Page 47 of Bonding Beasts (Bonding: The Ultimate Guide #3)
Once the door closes, my flirtatious mood dissipates. People will have questions for me, and I don’t want to answer them. I’ll have to, though. For the missing, if nothing else.
To stall, I open the hidden cubby across from Ben’s room and grab a pillow.
He is seriously obsessed with the damn things.
A blanket, a towel, and a bar of soap. I check to make sure it doesn’t smell like Ben’s because, for some reason, the thought of Mike smelling like him bothers me.
Nope, it’s plain soap. I guess for emergencies like this one.
I go directly to the door Mike is hiding behind, trying to ignore the people at the table, and tap lightly. When he doesn’t respond, I open the door. For some reason, it freaks me out that he didn’t answer. Did he take the opportunity to get out of here while he still could?
No, he’s asleep. On his belly on the hard floor with his head pillowed on his arms. I understand that level of exhaustion, so I quietly tip-toe over and spread the blanket over him. Then, I set the towel and soap on top of the pillow next to him.

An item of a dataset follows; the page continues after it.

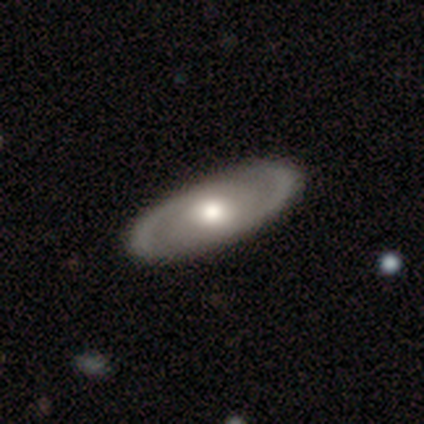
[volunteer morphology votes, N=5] This appears to be a featured or disk galaxy (80%) with a weak bar (50%, tied with no), 2 (100%) medium (67%) spiral arms (75%) and a moderate central bulge (50%). Merging: none (100%).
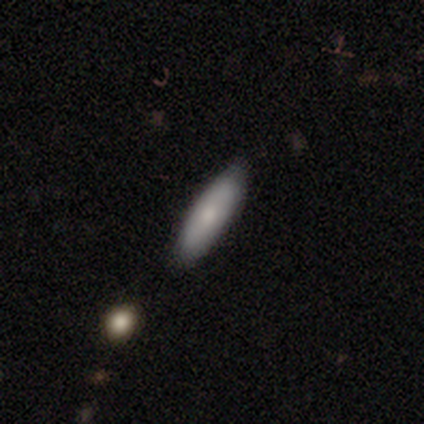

When I leave, I quietly close the door and see four people staring at me. I try to ignore them for as long as possible, but Mal interrupts that process.
“He gets a blanket and pillow while the rest of us do without?” I can tell he’s trying to make a joke out of the comment, but his voice is strained as if he can’t tell how the question will be received. Who would have thought that the rage-filled dragon would be so sensitive to emotion?
I shrug and meet his eyes, trying to smile and probably failing. “His bank accounts are probably hacked by now if not totally depleted. I’m sure you don’t have to use a bank to access money. I doubt he has that option.”
“Hacked?” Mal asks in surprise.
“Yeah,” I frown back at him. “You know. Box him in? Remove access to his funds so he has nowhere to go that isn’t a familiar routine to him?”
He stares at me blankly.
“It’s literally the first thing the Delegates did after my arrest. Ten years’ worth of savings, gone.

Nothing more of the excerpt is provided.